§ THINGS TO DO:
- a) In the ideas about work with children, what was the primary tool in the very early days of Solution Focused Brief Therapy?
- b) Please continue the ideas about work with children, picking up after the last sentence of idea 6.

The Centre for Solution Focused Practice

Ten ideas about work with children

 

1. The first thing to remember about a Solution Focused approach with children is that it is essentially the same as with anyone else: we are managing a conversation about a better future or a successful past.

2. The second thing to remember is that the Solution Focused approach provides a set of techniques (miracle questions, exception questions, scaling questions and the various adaptations that have accrued over the years) but offers no guidance on how each practitioner with each client adapts these techniques to make them part of a living conversation. Therefore, each of us has to find our own way to be a person using Solution Focused techniques.

3. Discover your own way of engaging with children. If you haven’t got any children of your own hang out with someone who has. Try different ages and notice what each child brings out in you. I’m generally quite uncomfortable with teenagers and deal with this by being an older person taking them very seriously. On the other hand, anyone between two and eight years old is well within my comfort level and will bring out my ‘silly’ side. These are the aspects of ‘you’ which you take into your therapy to create the relationship within which you can ask your Solution Focused questions.

4. Try not to limit children’s possibilities by underestimating what they are capable of knowing. If you ask a too difficult question blame it on yourself and find a simpler version – we do this all the time whatever aged client we are working with so why treat children differently.

5. It is a good idea to take what children say seriously rather than start a conversation in your head about whether or not they mean what they say. As we can never know if a child is saying what they think we or their parents or teachers or we want to hear we may as well take what they say at face value. The more we trust the child the more that trust will be reciprocated (and the more we doubt . . .).

6. Some questions are easier than others. If a child has not yet developed the capacity for abstract thought concepts like hope and future may be to difficult to work with. Remember, in the very early days of Solution Focused Brief Therapy the exploration of exceptions was the primary tool. Exceptions refer to past and present successes and for children, especially children used to disapproval, success stories can be very powerful.

§ DATASET ENTRIES:
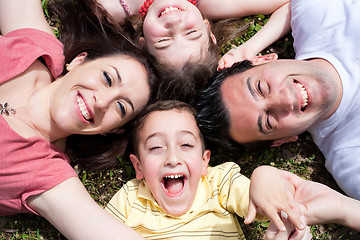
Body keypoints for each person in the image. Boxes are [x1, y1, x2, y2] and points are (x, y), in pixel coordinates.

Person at [0, 0, 158, 239]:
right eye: (107, 78)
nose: (102, 101)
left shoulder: (45, 173)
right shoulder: (38, 49)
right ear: (78, 61)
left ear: (113, 130)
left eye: (121, 107)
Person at [196, 0, 360, 200]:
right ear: (282, 140)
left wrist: (248, 47)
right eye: (268, 121)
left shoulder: (317, 12)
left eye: (260, 88)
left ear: (262, 59)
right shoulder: (350, 160)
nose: (284, 100)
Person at [105, 100, 313, 239]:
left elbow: (260, 203)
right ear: (138, 166)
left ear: (204, 161)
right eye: (156, 147)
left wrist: (265, 176)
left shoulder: (219, 182)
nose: (172, 158)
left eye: (185, 145)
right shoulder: (130, 199)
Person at [56, 0, 291, 70]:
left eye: (164, 40)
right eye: (191, 32)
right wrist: (246, 50)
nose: (175, 23)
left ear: (143, 43)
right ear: (209, 30)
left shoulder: (112, 8)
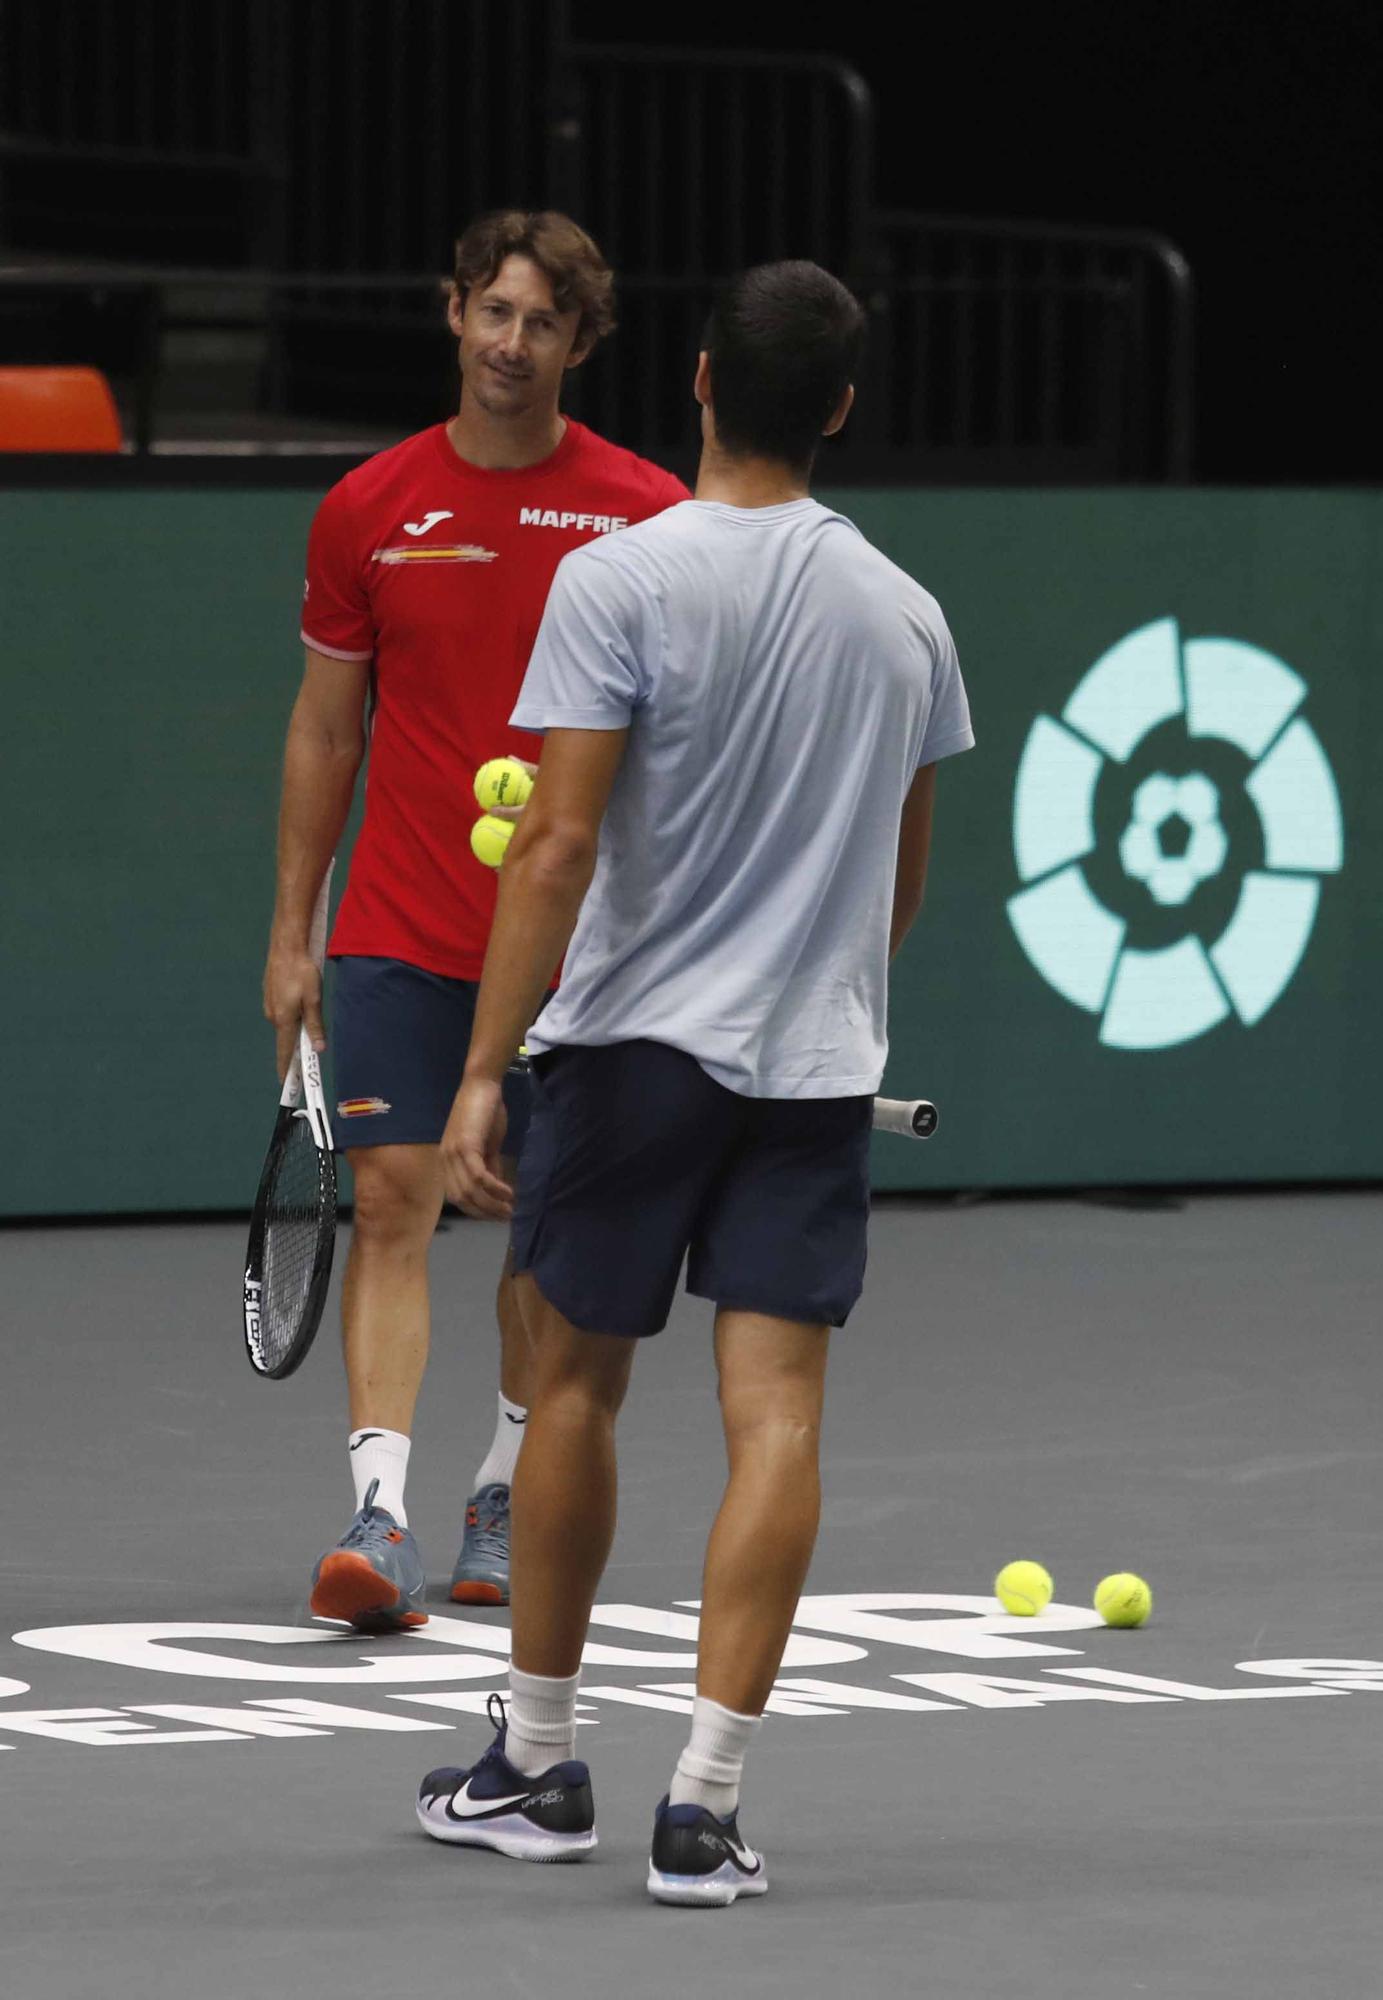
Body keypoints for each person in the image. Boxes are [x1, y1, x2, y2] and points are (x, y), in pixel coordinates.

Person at [413, 260, 974, 1902]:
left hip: (632, 1060)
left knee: (574, 1389)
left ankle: (534, 1765)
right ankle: (704, 1808)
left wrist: (482, 1067)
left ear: (704, 384)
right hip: (812, 1071)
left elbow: (562, 844)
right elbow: (899, 893)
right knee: (778, 1421)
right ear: (843, 410)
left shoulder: (619, 579)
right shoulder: (910, 616)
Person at [262, 209, 689, 1632]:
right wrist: (291, 931)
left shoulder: (645, 513)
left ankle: (501, 1486)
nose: (512, 344)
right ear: (453, 314)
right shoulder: (370, 507)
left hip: (582, 940)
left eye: (542, 322)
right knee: (394, 1197)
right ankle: (376, 1519)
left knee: (538, 1229)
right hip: (400, 920)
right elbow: (328, 734)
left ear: (581, 342)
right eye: (491, 313)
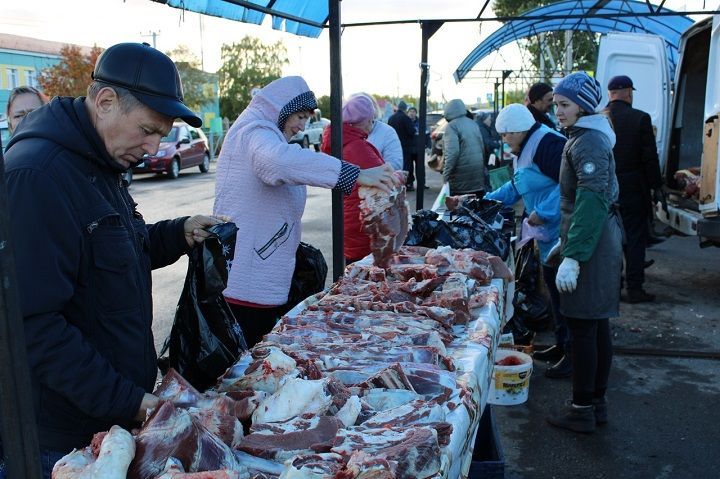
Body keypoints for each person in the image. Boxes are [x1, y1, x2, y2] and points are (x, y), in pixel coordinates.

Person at [0, 42, 225, 478]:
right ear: (105, 102)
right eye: (147, 129)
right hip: (63, 441)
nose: (155, 145)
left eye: (162, 133)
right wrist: (131, 401)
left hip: (109, 421)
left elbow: (119, 251)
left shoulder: (98, 162)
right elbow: (31, 326)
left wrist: (177, 232)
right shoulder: (37, 176)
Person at [213, 76, 396, 349]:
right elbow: (278, 161)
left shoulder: (260, 131)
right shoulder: (255, 132)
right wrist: (354, 174)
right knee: (249, 367)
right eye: (298, 116)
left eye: (307, 119)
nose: (302, 125)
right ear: (280, 108)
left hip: (257, 273)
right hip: (248, 284)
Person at [547, 72, 622, 434]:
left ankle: (582, 409)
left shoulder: (587, 142)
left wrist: (574, 256)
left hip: (592, 244)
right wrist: (567, 242)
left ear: (584, 106)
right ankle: (596, 403)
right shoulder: (585, 137)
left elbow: (590, 202)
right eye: (556, 104)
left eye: (564, 104)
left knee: (583, 327)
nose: (557, 111)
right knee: (595, 325)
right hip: (596, 239)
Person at [487, 104, 571, 378]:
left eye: (506, 135)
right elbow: (518, 185)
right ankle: (561, 344)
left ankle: (572, 355)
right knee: (554, 291)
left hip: (560, 231)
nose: (504, 140)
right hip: (545, 235)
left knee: (566, 296)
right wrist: (485, 200)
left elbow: (569, 185)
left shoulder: (548, 143)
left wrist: (544, 211)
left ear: (518, 130)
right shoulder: (525, 147)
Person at [604, 75, 663, 303]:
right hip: (633, 189)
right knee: (635, 239)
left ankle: (612, 287)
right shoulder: (640, 118)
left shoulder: (599, 118)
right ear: (628, 92)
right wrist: (656, 187)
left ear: (610, 94)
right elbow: (650, 157)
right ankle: (635, 289)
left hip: (605, 189)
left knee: (610, 240)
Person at [321, 95, 385, 263]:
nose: (373, 122)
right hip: (362, 224)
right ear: (361, 121)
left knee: (354, 274)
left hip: (348, 220)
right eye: (371, 119)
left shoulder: (340, 142)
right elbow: (382, 182)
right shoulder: (357, 147)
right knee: (366, 281)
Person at [441, 98, 486, 197]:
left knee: (459, 209)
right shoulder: (473, 123)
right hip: (477, 179)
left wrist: (446, 175)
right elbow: (482, 148)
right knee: (476, 209)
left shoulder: (452, 126)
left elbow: (452, 153)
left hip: (460, 180)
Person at [352, 92, 403, 171]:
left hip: (378, 182)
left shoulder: (387, 132)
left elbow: (395, 164)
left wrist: (366, 175)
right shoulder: (344, 132)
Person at [388, 100, 417, 190]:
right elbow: (411, 131)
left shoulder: (391, 118)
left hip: (392, 146)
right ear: (405, 109)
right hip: (405, 146)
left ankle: (395, 183)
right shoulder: (405, 118)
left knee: (395, 166)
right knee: (406, 166)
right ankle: (407, 184)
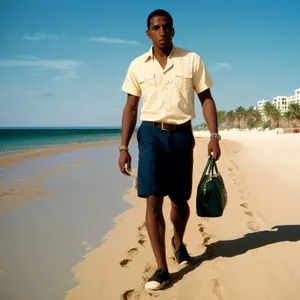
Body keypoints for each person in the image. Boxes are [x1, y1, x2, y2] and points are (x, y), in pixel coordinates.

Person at [118, 9, 221, 291]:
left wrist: (214, 135)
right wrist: (123, 146)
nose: (162, 31)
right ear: (148, 32)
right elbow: (130, 107)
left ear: (173, 30)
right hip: (150, 134)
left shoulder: (191, 60)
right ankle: (162, 267)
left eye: (166, 26)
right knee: (153, 199)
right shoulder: (138, 65)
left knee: (180, 201)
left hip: (181, 135)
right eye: (156, 27)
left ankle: (178, 240)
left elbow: (206, 98)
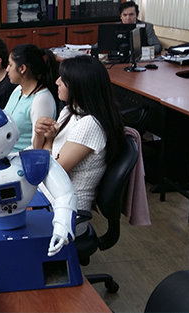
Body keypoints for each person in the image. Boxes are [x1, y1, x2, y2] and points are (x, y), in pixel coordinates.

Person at [33, 55, 126, 236]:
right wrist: (39, 134)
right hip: (46, 199)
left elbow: (54, 173)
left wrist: (49, 142)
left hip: (65, 213)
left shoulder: (90, 124)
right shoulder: (69, 111)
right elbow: (39, 158)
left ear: (79, 86)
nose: (57, 81)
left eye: (64, 79)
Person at [3, 44, 60, 152]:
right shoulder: (18, 90)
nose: (7, 69)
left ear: (22, 68)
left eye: (10, 65)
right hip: (3, 154)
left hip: (18, 160)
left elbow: (37, 147)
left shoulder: (41, 100)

§ SET OF ANSWERS:
- a) The exploration of exceptions.

- b)
7. Use scales: words, pictures, walking, objects, mountains, ladders, lined-up chairs. Scale something the child excels in and get a list of all the skills needed to excel and use this list to generate crossover ideas for improvement in another area of life e.g. much of what makes a successful sports person are the same skills that make a successful student. The younger the child the more repetitions of a successful story.

8. Lots of ‘required’ behaviours (e.g. those necessary to for building social and educational skills) can be performed in ‘playlets’. Ask a five-year-old to show you how to “sit on the carpet” with your arms folded – one of the requirements at the beginning of the school day which can set the tone for the rest of the day. Let them show you how they can walk ‘nicely’, play a ‘sharing’ game (“Please may I borrow your pencil?”) And where possible get others, including yourself, to join in.

9. Don’t be afraid of putting words into a small child’s mouth. Typically, with four- five- and six-year-olds they are less likely to be able to answer a question about outcome except in the most specific terms. As adults we have some responsibility to guide children so I will help children define an outcome. “My job is to help children become happy – would you like to be happier?” Or look out for evidence of ‘good’ behaviour and use it to build on: “That was very good behaviour, I can see you know how to be a good boy here; do you know how to be a good boy at school?” This is often my way into an enactment of arriving at school beginning with sitting on the carpet. (While I would never think of using the word “good” with older children I haven’t found a better word for little ones – suggestions welcome!)

10. Read! Harvey Ratner and Denise Yusuf’s book is one of the most recent and one of the first was co-authored by Therese Steiner. Therese led an inspirational workshop at BRIEF a few years ago which led Evan to buy most of IKEA’s toy department. Eager to try his skill he set out the toys at the first opportunity – a family with four children aged between six and fourteen. It was a team supervision day and we were all very excited until Evan, just as the family arrived said “I can’t do this! I’m just going to treat all the kids like adults!” 
And he did. He asked them all the same questions, gave them all an equality of opportunity to answer and completed the interview (which transformed their life) in 45 minutes. But with each of the six family members it was a different Evan: different words different tones, different way of sitting and different face. The video of the session is a masterclass – one of BRIEF’s all-time greats!

References
Berg, Insoo Kim and Steiner, Therese (2003) Children’s Solution Work. New York: Norton. 
Ratner, Harvey and Yusuf, Denise (2015) Brief Coaching with Children and Young People: a Solution Focused approach. London: Routledge.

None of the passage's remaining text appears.